Scientific insight into the origin of kindness was given by Sagan in a different book, "The Dragons of Eden." He outlined the astounding theory of "the triune brain," which goes like this:

Reptiles have tiny, rudimentary brains, capable of little except fight-or-flight responses. As mammals evolved, the little reptilian brain remained within their skulls, overgrown by a larger mammal brain capable of group feelings and nurturing urges. Then as humans evolved, the reptile and mammal brains remained, enveloped by the huge cerebral cortex capable of language, logic and endless achievements.

Thus every human head contains three overlapping brains: the crude reptilian base, the surrounding mammal brain (limbic system), with both engulfed in the large cerebrum that is the unique feature of humans. All three parts function constantly.

It's popular among science buffs to blame crude and brutal actions on our reptilian core, while wisdom, love and insights are attributed to the higher brains.

This makes sense to me. When fanatics kill "infidels," or tribal mobs beat neighbors to death, or "hawks" clamor for war, I envision the little reptile mind at work. When peacemakers try to end bigotry and make life better for all sides, I tell myself it's the large cerebrum doing its finest work.

Humanity's harmonious impulses are strong enough to suppress the destructive urges. It happens a million times a day around the world as people live in non-hurtful ways.
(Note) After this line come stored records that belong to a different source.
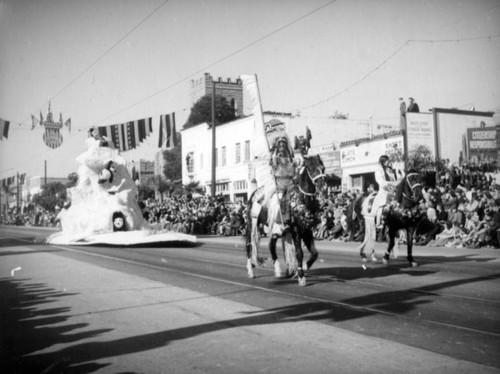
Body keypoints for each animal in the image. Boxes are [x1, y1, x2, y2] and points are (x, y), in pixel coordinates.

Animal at [245, 155, 324, 286]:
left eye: (323, 167)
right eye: (311, 168)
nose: (322, 185)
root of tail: (254, 194)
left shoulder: (306, 230)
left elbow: (314, 253)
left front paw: (302, 268)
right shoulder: (296, 229)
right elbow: (299, 253)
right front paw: (301, 277)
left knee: (271, 245)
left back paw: (278, 271)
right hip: (253, 225)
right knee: (250, 245)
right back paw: (251, 271)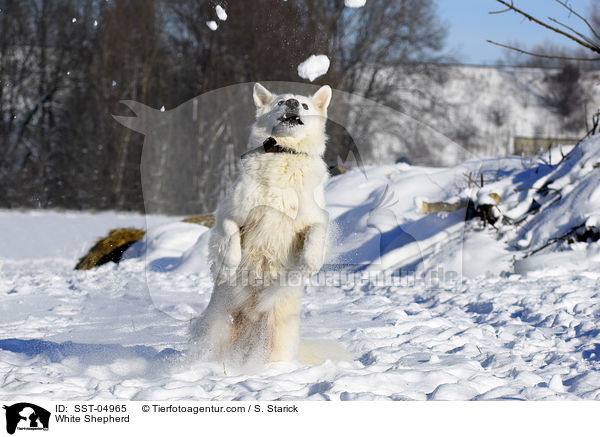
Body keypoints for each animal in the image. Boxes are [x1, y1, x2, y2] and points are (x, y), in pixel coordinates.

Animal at [192, 82, 332, 364]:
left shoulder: (314, 217)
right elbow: (230, 238)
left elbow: (317, 231)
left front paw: (310, 263)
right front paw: (226, 268)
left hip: (279, 335)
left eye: (304, 105)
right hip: (217, 327)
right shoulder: (230, 213)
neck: (284, 154)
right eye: (280, 102)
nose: (292, 103)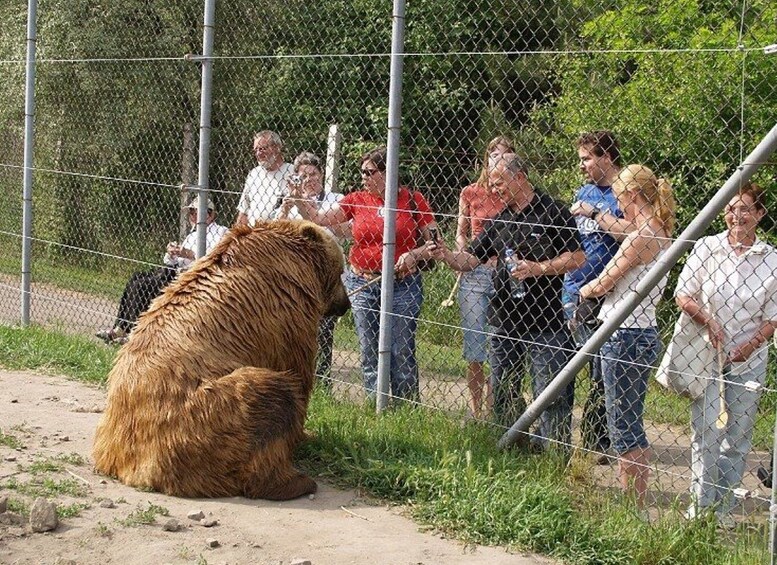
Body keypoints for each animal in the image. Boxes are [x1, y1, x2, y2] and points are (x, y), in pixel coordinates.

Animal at [91, 219, 348, 498]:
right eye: (341, 272)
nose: (346, 304)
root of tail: (128, 467)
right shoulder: (287, 313)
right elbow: (298, 375)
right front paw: (305, 435)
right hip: (203, 416)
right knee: (275, 392)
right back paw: (295, 482)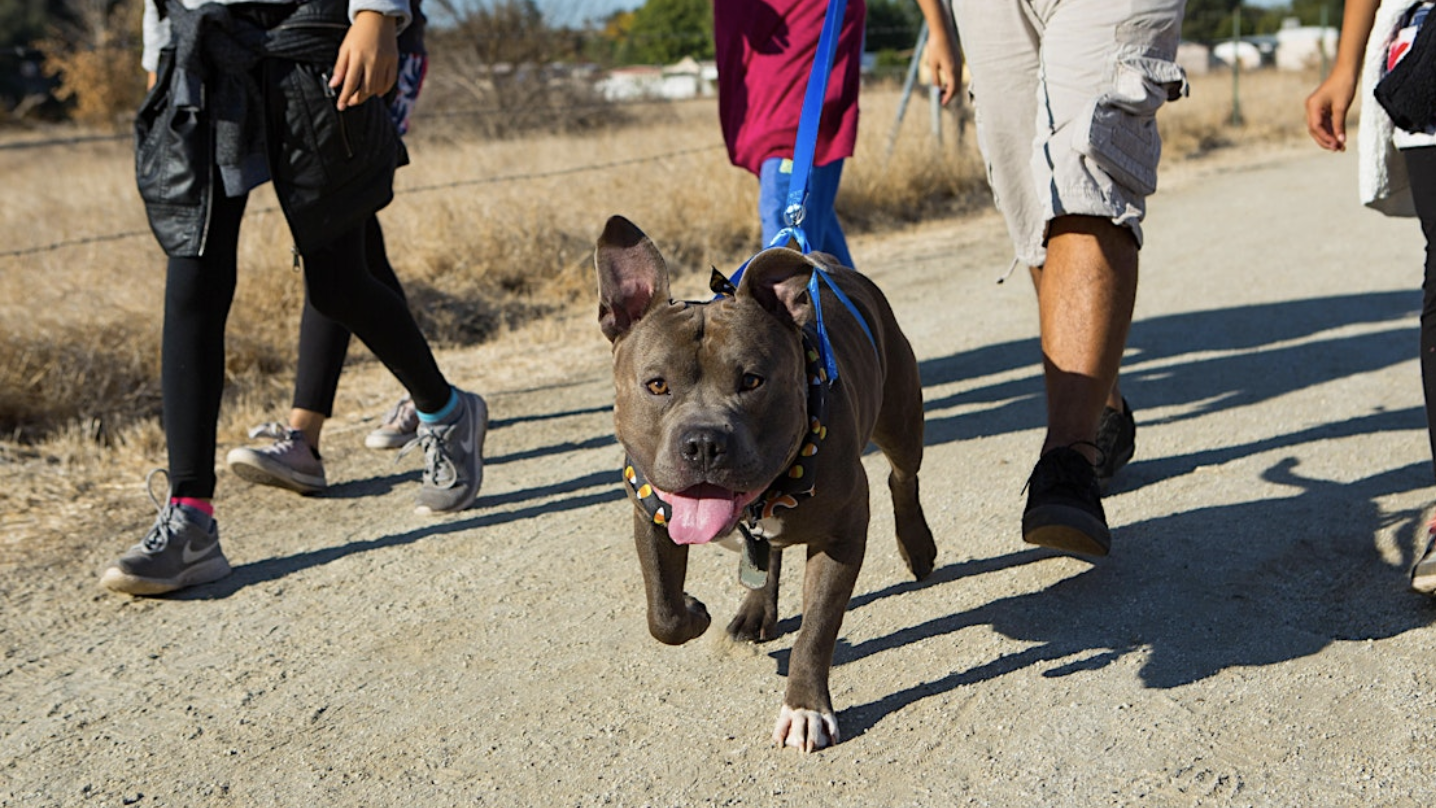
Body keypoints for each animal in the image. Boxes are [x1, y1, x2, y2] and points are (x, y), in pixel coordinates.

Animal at [591, 215, 936, 752]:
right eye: (656, 385)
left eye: (752, 381)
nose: (703, 442)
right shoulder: (649, 509)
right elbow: (663, 612)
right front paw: (694, 611)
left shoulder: (842, 536)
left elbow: (816, 630)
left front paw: (805, 709)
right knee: (764, 555)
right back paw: (755, 610)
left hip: (901, 418)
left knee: (903, 477)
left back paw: (917, 547)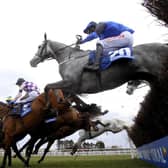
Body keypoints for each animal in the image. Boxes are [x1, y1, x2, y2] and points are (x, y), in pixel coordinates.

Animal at [29, 33, 168, 94]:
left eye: (39, 46)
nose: (32, 62)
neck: (70, 58)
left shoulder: (71, 83)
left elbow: (47, 87)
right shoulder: (71, 88)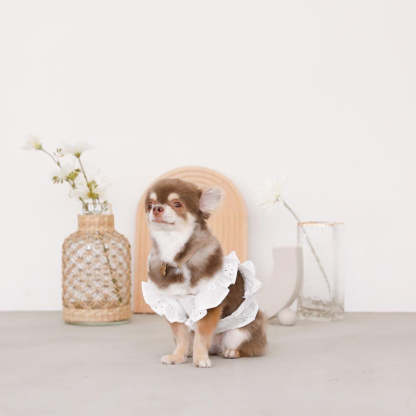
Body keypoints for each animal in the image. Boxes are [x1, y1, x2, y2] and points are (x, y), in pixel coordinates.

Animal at [142, 178, 267, 368]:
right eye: (150, 205)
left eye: (177, 204)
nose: (157, 209)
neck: (177, 258)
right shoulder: (172, 305)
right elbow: (181, 337)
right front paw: (177, 356)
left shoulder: (209, 304)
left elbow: (201, 337)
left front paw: (200, 358)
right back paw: (189, 352)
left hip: (239, 333)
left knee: (249, 349)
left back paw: (232, 352)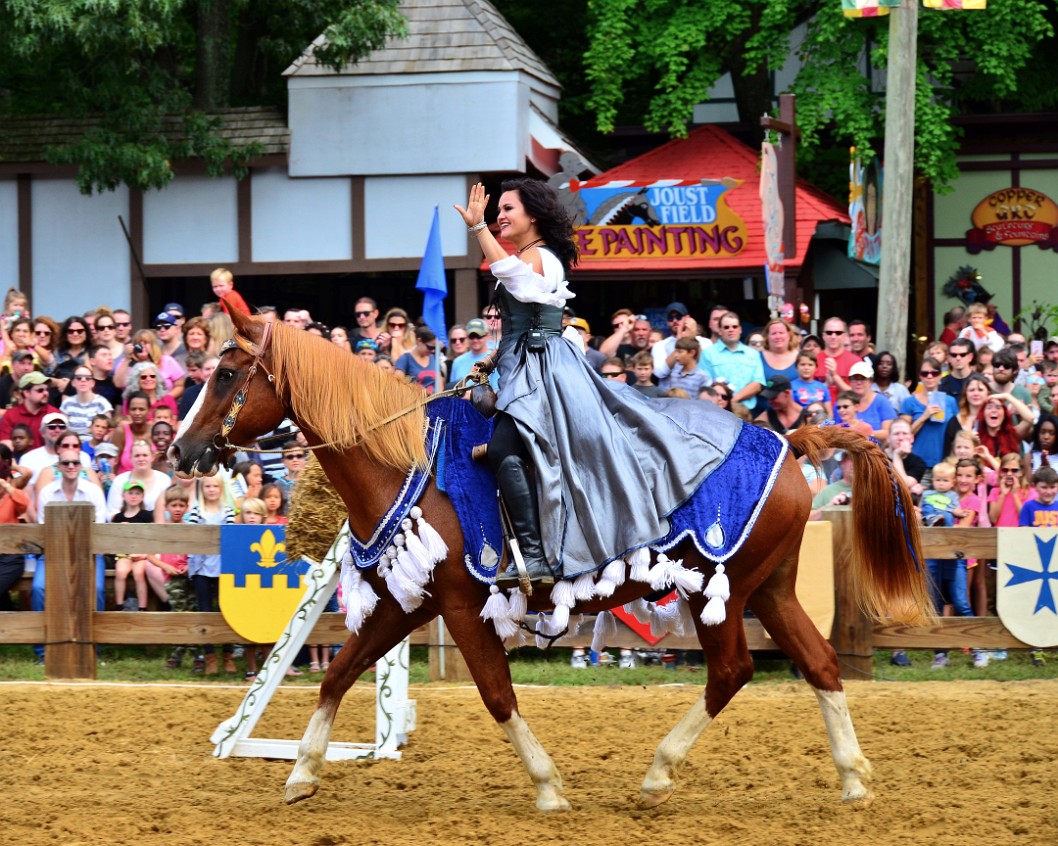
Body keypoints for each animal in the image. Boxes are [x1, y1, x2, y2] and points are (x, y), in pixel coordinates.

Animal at [169, 306, 931, 807]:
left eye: (227, 373)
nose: (179, 448)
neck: (407, 463)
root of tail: (790, 439)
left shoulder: (460, 605)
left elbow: (496, 694)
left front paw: (547, 787)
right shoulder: (406, 603)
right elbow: (337, 676)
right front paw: (301, 773)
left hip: (721, 590)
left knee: (733, 672)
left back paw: (658, 774)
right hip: (770, 588)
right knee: (820, 664)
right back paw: (853, 778)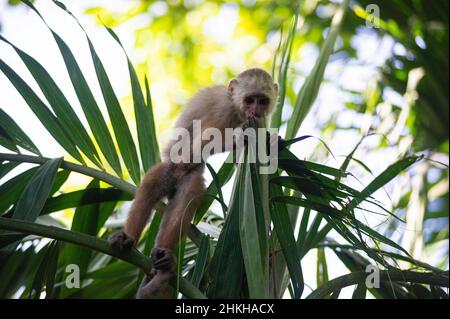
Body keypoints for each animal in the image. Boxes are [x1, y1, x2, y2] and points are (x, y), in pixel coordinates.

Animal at [109, 68, 278, 300]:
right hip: (169, 170)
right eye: (250, 100)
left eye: (262, 100)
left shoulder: (262, 120)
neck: (237, 109)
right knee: (154, 185)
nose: (256, 110)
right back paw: (127, 238)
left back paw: (164, 258)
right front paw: (239, 135)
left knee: (188, 194)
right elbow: (198, 143)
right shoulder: (224, 110)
Therefore, intelligent people must strive endlessly to bolster the humane elements of the psyche - the Christmas feelings - and defuse the ugly ones.

A similar message was delivered by the movie, "Oh God." The crusty old Deity (George Burns) told the idealistic young man (John Denver) that humanity has been given everything needed to make life good, but it's up to people to make it work.

The mood at holiday time shows that it's possible.